San José, Costa Rica, since 1956

Fishing Experts Convene

PUNTARENAS – More than 250 fishermen, management authorities and scientists from 39 countries met this week in this central Pacific port city to avert what experts call a “state of crisis” in the world’s oceans.

The Fourth Annual World Fishers’ Forum, held at the Hotel Fiesta, overlooking the Gulf of Nicoya, Costa Rica’s most important fishing region, began Monday with discussions on ways to reduce bycatch of sea turtles, marine birds and other animals in Pacific longline fisheries.

The resulting Puntarenas Declaration, to be presented to the United Nations, cites 12 actions to ensure sustainable fisheries, including new ecosystem-based management policies, the reduction of bycatch and illegal fishing, and improved law enforcement.

Participants also agreed to form a regional Central American Sustainable Fisheries Organization that will allow authorities to better coordinate responsible management of migratory species that often pass through marine territories of different countries.

“We must find a way to keep our fisheries alive – and use science to determine the solutions, not exclusive economic zones,” said Rodolfo Salazar, president of Costa Rica’s National Fishermen’s Federation, who committed to finalizing the group’s formative legal documents in 15 days.

The World Wildlife Fund (WWF) International and the Central American Aquaculture and Fishing Sector Organization (OSPESCA) will also lend support to the new organization.

In a keynote address Monday, Jim Leape, director general of the WWF, which helped sponsor the event, warned that many of the world’s fisheries, including those closest to Costa Rica, were “headed in the wrong direction.”

“If we don’t move quickly and decisively, we could see our fisheries collapse,” he said.“At current rates, we will exhaust our commercial fisheries by the middle of this century.”

Leape said reducing bycatch of sea turtles and other marine species in longline fisheries is an essential first step in solving the problem.

“We must launch a global initiative to change the way fishing is done. We can no longer fish in ways that are needlessly destructive, or that are not sustainable,” he said.

The WWF has worked on a project to introduce circle hooks, which they say decrease bycatch of nontarget species such as turtles and seabirds, to longline fishermen in Costa Rica and throughout the Pacific Rim.

Because these fisheries often involve long strings of thousands of hooks, and millions throughout the Pacific, the net effect will be enormous, Leape said.

Compared to traditional j-shaped hooks, circle hooks are wider, and the point faces inward. Instead of swallowing the hooks, fish are hooked almost harmlessly in the lip, allowing for easy release of nontarget species.

“Addressing bycatch is a significant part of reducing fisheries’ impact on ecosystems,” he said.

Carlos Villalobos, executive director of the Costa Rican Fisheries Institute (INCOPESCA), also proposed a broader Latin American commission, comprised of countries from Peru to Honduras, that would seek to promote sustainable fisheries.

“Considering the importance of the migratory fish species as a source of food, employment and economic benefits for our countries’ populations, we must reach agreements that benefit everyone,” he said.

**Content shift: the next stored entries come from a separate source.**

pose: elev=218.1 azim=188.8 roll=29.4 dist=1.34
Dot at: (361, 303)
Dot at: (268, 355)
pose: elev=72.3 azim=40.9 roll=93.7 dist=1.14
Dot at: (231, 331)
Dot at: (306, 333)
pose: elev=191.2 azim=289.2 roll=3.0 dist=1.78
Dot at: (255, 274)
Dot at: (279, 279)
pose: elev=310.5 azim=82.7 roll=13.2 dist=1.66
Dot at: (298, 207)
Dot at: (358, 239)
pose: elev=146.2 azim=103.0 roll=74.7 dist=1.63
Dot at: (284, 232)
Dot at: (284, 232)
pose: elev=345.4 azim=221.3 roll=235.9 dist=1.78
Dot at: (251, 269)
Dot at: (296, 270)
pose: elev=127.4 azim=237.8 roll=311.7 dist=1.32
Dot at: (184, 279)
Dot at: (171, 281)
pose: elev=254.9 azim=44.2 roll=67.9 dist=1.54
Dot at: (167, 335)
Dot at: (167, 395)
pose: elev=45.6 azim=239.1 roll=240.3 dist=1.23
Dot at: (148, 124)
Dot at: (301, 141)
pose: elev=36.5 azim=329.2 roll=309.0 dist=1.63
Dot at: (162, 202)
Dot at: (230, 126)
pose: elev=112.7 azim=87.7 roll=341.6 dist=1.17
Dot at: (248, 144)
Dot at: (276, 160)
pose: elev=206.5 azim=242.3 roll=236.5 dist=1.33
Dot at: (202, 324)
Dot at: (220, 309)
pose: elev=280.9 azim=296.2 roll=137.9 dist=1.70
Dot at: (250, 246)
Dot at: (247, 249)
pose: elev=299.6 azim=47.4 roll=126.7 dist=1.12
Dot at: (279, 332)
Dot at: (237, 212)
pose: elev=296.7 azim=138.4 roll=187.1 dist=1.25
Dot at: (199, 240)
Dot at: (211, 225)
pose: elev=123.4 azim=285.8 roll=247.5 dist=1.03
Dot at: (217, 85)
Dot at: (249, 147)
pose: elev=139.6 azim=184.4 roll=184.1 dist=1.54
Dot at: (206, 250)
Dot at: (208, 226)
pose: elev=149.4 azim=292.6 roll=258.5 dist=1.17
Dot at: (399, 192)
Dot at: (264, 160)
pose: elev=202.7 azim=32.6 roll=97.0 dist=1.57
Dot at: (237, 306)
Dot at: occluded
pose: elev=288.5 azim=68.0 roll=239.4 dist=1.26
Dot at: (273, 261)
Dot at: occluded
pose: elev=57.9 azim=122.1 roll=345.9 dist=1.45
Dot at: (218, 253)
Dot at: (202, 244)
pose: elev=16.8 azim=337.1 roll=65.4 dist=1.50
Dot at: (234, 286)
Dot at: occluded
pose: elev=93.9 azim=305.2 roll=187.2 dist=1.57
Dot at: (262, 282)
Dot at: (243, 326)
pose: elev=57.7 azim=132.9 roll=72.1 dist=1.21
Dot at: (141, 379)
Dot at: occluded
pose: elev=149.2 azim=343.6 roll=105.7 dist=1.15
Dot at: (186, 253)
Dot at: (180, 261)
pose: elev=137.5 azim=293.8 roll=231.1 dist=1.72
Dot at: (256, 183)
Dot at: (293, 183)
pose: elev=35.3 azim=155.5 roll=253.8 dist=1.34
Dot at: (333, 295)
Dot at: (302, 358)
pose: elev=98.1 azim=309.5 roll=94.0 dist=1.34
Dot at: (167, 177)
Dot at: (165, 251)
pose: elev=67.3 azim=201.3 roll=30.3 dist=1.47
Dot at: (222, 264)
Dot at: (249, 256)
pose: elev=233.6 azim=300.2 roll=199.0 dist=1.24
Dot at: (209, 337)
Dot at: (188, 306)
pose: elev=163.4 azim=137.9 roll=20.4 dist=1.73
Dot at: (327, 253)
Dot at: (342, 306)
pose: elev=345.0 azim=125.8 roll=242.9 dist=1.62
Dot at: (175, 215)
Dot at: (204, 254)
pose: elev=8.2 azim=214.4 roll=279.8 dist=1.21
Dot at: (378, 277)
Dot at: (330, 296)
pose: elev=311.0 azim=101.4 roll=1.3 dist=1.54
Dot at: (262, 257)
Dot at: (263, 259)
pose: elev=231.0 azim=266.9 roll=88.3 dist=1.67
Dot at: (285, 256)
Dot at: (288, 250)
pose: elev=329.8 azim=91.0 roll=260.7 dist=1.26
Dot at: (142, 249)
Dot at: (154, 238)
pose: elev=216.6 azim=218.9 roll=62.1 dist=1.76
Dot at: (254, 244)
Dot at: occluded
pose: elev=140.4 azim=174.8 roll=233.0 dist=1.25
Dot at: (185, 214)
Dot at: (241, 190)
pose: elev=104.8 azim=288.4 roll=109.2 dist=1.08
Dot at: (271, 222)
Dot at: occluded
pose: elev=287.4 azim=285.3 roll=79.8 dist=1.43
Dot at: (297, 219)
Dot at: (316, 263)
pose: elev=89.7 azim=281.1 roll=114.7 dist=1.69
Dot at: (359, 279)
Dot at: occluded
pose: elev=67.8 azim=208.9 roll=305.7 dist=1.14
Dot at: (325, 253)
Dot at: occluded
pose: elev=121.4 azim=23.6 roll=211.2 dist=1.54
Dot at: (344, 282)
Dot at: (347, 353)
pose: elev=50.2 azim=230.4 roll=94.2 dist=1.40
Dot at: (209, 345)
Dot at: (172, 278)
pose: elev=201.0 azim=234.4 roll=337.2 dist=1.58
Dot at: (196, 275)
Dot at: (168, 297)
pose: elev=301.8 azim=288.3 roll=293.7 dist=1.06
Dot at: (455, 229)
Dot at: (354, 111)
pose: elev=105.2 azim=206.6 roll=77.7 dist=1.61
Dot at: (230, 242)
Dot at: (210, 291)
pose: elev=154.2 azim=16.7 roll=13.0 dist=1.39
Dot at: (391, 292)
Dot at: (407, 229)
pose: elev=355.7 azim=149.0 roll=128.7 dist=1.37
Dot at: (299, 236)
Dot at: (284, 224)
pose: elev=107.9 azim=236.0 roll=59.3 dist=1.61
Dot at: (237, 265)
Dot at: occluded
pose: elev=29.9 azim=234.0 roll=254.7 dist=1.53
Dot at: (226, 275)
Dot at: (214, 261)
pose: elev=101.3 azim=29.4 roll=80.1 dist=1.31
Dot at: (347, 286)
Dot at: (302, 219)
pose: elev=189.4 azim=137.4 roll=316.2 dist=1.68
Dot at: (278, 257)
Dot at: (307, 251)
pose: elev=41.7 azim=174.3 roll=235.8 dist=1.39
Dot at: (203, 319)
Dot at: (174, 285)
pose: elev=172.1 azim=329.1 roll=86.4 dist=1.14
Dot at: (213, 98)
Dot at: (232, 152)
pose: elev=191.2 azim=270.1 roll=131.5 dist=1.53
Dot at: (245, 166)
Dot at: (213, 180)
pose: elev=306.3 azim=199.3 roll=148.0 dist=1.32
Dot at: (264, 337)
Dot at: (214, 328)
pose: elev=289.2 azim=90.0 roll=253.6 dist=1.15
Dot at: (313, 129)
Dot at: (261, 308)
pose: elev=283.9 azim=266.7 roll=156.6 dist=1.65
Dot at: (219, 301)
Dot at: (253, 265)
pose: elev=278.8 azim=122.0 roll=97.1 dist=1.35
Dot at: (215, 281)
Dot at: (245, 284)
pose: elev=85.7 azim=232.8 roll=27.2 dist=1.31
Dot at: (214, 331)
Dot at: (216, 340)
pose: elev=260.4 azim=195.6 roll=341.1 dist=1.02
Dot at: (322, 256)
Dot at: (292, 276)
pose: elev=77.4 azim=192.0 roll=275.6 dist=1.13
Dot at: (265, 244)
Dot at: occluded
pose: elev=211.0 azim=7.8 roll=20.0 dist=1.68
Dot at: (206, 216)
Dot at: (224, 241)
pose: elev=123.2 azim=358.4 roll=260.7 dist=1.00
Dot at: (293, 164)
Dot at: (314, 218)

The proposed commission would conduct ocean-wide studies of fish species, analyze migration patterns and ensure that species common to some or all countries were not being overfished.

Villalobos also hinted at the creation of a biological corridor, allowing fish and marine mammals to spawn, migrate and feed unmolested in the Pacific Ocean.

Kitty Simonds, executive director of the Western Pacific Regional Fishery Management Council, one of the sponsors of the event, called the forum a success.

“It has been exciting working with positive minded people… who can envision a future where we can have fish forever,” she said.

One of the resolutions in the Puntarenas Declaration called for the creation of a Code of Conduct for responsible longline fisheries.

Simonds called the code “an important step forward” and a critical outcome of the forum.

The conference, the fourth in seven years, was the first to be held in Latin America. Villalobos, of INCOPESCA, said the decision to base the meeting in Costa Rica was no accident.

“We’re in a historic position to reduce our impact on the oceans and guarantee the sustainable future of our resources. Costa Rica is proud to be a part of this movement,” he said.